I have been reading quite a lot about Parallel .net 4 and I have to say that I am a bit confused when to use it.
This is my common scenario I have been given a task to migrate lots of xml files to a database.
I typically I have to
- Read Xml Files (100.000) and more and order them numerically (each file is named 1.xml, 2.xml etc.).
- Save to a database.
I thought the above was a perfect candidate for parallel programming.
Conceptually I would like to process many files at a times.

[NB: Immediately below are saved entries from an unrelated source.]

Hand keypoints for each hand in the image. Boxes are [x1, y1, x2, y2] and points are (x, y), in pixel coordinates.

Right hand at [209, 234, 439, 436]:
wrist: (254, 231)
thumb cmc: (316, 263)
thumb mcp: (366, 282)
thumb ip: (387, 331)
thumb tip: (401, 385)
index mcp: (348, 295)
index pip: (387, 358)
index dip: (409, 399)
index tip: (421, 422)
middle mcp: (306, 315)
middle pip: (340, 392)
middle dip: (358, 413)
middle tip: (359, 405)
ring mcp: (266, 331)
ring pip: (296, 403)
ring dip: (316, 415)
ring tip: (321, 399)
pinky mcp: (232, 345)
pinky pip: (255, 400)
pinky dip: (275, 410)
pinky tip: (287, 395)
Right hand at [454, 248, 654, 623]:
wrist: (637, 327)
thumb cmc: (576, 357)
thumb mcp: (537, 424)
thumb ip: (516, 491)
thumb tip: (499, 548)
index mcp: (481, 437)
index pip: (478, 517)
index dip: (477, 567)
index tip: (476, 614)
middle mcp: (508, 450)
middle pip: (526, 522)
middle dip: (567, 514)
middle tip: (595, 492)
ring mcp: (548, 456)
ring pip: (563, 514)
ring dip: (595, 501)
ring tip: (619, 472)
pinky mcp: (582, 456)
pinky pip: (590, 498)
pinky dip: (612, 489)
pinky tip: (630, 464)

I am currently doing this:
private ResultEventArgs  progressResults=new ResultEventArgs();
public void ExecuteInParallelTest()
{
    var sw=new Stopwatch();
    sw.Start();
    int index = 0;
    cancelToken = new CancellationTokenSource();
    var parOpts = new ParallelOptions();
    parOpts.CancellationToken = cancelToken.Token;
    parOpts.MaxDegreeOfParallelism = Environment.ProcessorCount;  //It this correct?
    FileInfo[] files = myDirectory.EnumerateFiles("*.xml").ToArray();//Is this faster?

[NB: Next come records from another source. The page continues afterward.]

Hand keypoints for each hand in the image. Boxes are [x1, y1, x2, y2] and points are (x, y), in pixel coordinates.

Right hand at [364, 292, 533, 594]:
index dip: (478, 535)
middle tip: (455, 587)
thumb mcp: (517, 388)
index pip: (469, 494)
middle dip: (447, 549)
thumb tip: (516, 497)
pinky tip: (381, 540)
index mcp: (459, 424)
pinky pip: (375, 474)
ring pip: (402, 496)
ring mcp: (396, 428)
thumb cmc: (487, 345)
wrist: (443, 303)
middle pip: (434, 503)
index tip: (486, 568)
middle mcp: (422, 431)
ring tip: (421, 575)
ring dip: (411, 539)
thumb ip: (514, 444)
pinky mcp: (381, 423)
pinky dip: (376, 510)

    TotalFiles = files.Count();
    try
    {
        Task t1 = Task.Factory.StartNew(() =>
        {
            try
            {
                Parallel.ForEach(files, parOpts, (file, loopState) =>
                {
                    if (cancelToken.Token.IsCancellationRequested)
                    {
                        cancelToken.Token.ThrowIfCancellationRequested();
                    }
                    index = Interlocked.Increment(ref index);
                    ProcessFile(file,index);
                                progressResults.Status=InProgress                                   
                    OnItemProcessed(TotalFiles,index,etc..);
                });
            }
            catch (OperationCanceledException ex)
            {
                OnOperationCancelled(new progressResults
                    {
                        progressResults.Status=InProgress                               
                        progressResults.TotalCount = TotalFiles;
                        progressResults.FileProcessed= index;
                        //etc..                                  
                    });
            }
            //ContinueWith is used to sync the UI when task completed.

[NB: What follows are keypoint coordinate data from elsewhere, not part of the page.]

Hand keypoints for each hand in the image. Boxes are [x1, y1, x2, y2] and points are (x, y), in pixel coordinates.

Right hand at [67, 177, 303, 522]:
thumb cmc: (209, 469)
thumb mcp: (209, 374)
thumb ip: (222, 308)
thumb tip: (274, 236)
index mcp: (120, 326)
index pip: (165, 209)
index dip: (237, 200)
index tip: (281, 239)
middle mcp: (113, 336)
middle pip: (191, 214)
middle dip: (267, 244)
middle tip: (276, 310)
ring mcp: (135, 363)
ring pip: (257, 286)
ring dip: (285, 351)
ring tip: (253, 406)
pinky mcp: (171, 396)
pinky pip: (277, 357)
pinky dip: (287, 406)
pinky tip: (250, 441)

        }, cancelToken.Token).ContinueWith((result) => OnOperationCompleted(new ProcessResultEventArgs
            {
                        progressResults.Status=InProgress
                        progressResults.TotalCount = TotalFiles;
                        progressResults.FileProcessed= index;
                        //etc..
            }), new CancellationTokenSource().Token, TaskContinuationOptions.None, TaskScheduler.FromCurrentSynchronizationContext());
    }
    catch (AggregateException ae)
    {
        //TODO:
    }
   }
My Questions: I am using .net 4.0 Is using Parallel the best/simpler way to speed up the processing of these files. Is the above psudo code good enough or Am I missing vital stuff,locking etc...
The most important question is: Forgetting the "ProcessFile" as I cannot optmize that as I have no control Is there room for optmisation
Should I partition the files in chunks eg 1-1000 - 1001-2000-2001-3000 would that improve performance (how do you do that)
Many thanks for any replies or link/code snippet that can help me understand better how I can improve the above code.